髪型はきゅっと結い上げたポニーテール。髪質がふわふわなので後ろから見るとちょっとポメラニアンみたいだ。かわいい。
まんまるい茶色の瞳は自信満々。身長149cmとかいうミニマムな背丈でありながら胸はそこそこ大きい。さぞかしモテるだろうと思われるし、実際モテる。普通にモテる。
そんな美少女だったら彼氏はいるのが普通だろう。
実際いる。
俺だよ。うん。
弁当を二人分持って中庭に行くと、日当たりのいい所で陽毬が座って白い足を伸ばしていた。青空の下、緑あふれる中庭のベンチで彼氏と彼女が弁当。字面だけ並べ立てたらこれぞ青春って感じだなと思う。実際はただ、幼馴染同士がガキの頃と変わらず一緒に飯食ってるだけなんだけど。
陽毬がこっちに気付いて眉を上げる。ぶんっ、とふわふわポニーテールが尻尾みたいに揺れた。
「遅いわよ、仁!」
「………あー、すまん」
「何してたのよ!?あたしを放っといて!」
何してたっけ……。
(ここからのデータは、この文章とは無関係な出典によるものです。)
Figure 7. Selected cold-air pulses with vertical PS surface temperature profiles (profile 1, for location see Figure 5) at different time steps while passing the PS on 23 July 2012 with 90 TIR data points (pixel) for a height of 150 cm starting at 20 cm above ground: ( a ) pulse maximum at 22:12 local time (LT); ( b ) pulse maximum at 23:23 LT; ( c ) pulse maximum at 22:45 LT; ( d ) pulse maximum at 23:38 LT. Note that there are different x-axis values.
hibiitter見て、タイムライン眺めて、あとなんか……あっ、そうだ。
「猫動画見てたわ」
「はあ!?一人だけ猫動画見てたっていうの!?あたしにも教えなさいよ、かわいい動画見つけてあたしにMINEしないってどういうこと?」
理不尽。
「あとから見せてやるから……」
「その時あたしにMINEしなかったことに腹立ててるのよ、このバカ、あんぽんたん!」
理不尽その2。
にしてもあんぽんたんって罵り文句久々に聞いたな。
はいはい、と俺は雑に対応した。陽毬のこの傍若無人で攻撃的なのはいつもの事だ。俺自身は基本テンションの低い半眼の男なので、テンション高く反論したりするのが苦手なのである。
そうして俺がだらだらしている事が気に入らなかったのか、陽毬はわざわざ立ち上がり、ミニマムな体のきゅっとくびれた腰に手を当てて怒った。
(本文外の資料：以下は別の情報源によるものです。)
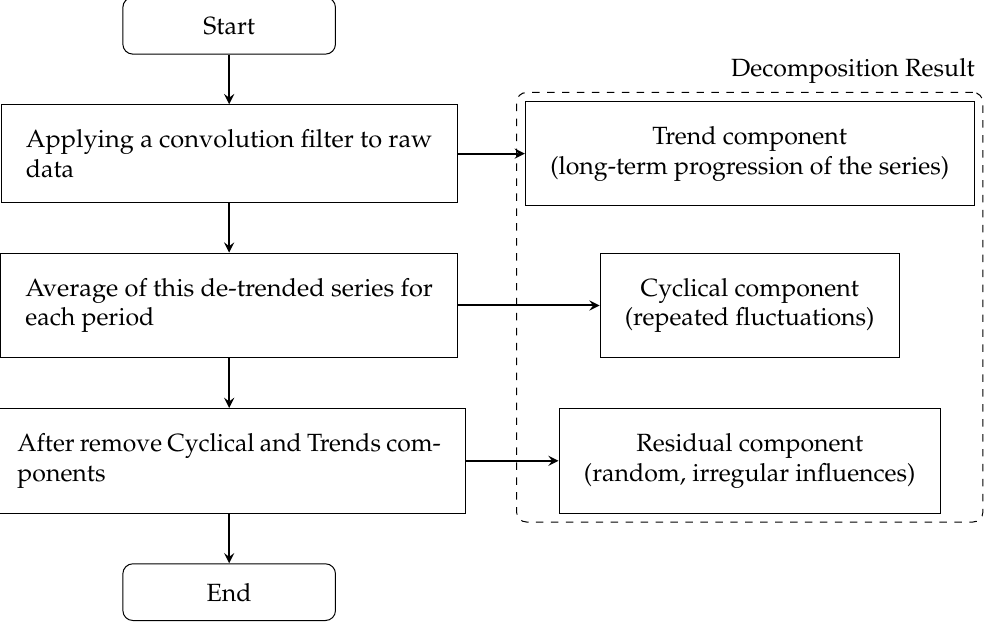
Figure 7. Time series decomposition flow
「まあ動画なんてどうでもいいわ。あのね、あたしが言いたいのはね、仁!このあたしを五分も待たせるなんてどういうつもりってことよ!」
「………」
「ちょっと仁、スマホばっか見て聞いてる?」
「……お、犬かわいい」
「話を聞けーー!!!」
「はいはい」
幼馴染だ。生まれた時から一緒なので、こういうのにまともに取り合うのはアホだよなーというのを分かっているのである。
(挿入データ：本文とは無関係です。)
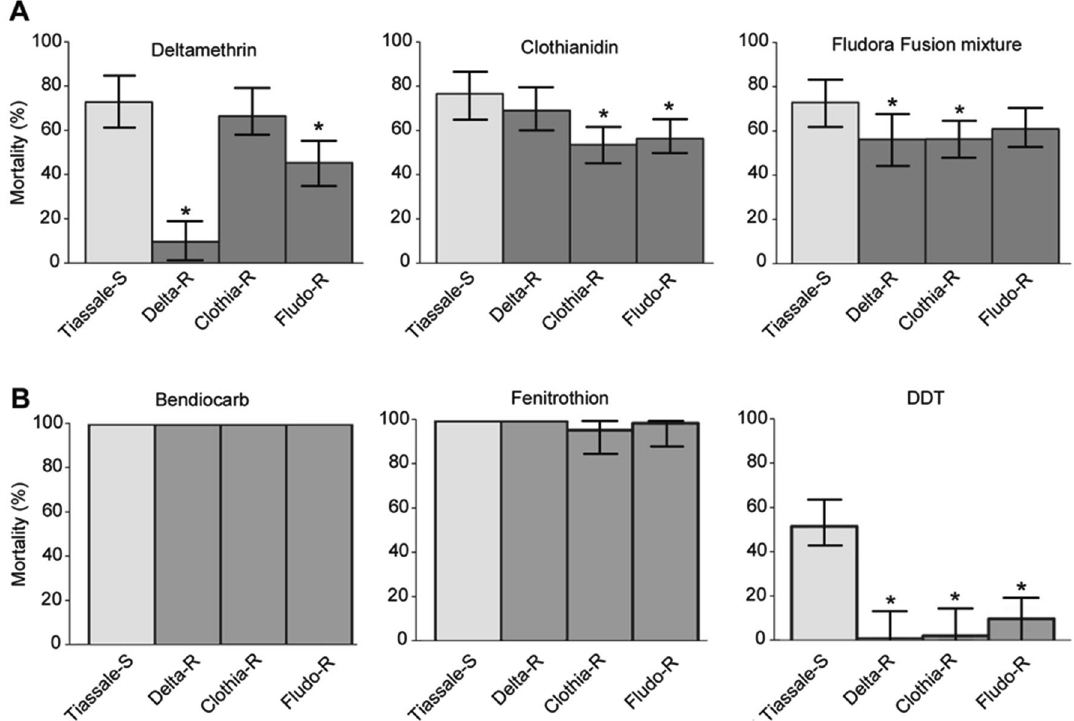
Figure 2. Cross-resistance of each line to insecticides. Cross-resistance profiles of each line to insecticides used for selection ( A ) and to other insecticide families used for vector control ( B ). All lines were compared at generation G17. Resistance levels to the insecticides used for selection were compared using bottle assays while resistance levels to other insecticides were compared using WHO test tubes equipped with papers impregnated with 0.5% bendiocarb, 1% fenitrothion and 4% DDT. Mortality rates are expressed as mean % mortality ± 95% Wald confidence interval and were compared to the unselected line using a Fisher test on mortality proportions (*p < 0.05).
陽毬は機嫌が悪い時にはとことん機嫌が悪い。機嫌が悪いのを基本的に隠さないので、怒っている時の暴君様には近寄るなと専らの評判である。
陽毬の方は、オレが基本ぼーっとしていてマイペースなのを分かっているはずなのに、こうして定期的にきゃんきゃん言ってくるので不思議だ。なんだろう、怒るの趣味なのかな。
「とにかくっ!」
陽毬は、ぺしん!と俺の胸を叩いた。
うん。多分頭を叩きたかったんだろうな……身長が届いてないからこうなったんだな……。
陽毬149cm、俺184cmである。届かないよなあ。
「……頭下げた方がいいか?」
「いっ、いらないわよ!」
陽毬はもう一度腰に手を当てて偉そうなポーズをした。
「いい?仁。今日あんたが遅刻したことであんたといられる時間が五分も減っちゃったじゃないこの馬鹿!アホ!五分よ?五分あんたと一緒にあたしがいたら何ができたと思う?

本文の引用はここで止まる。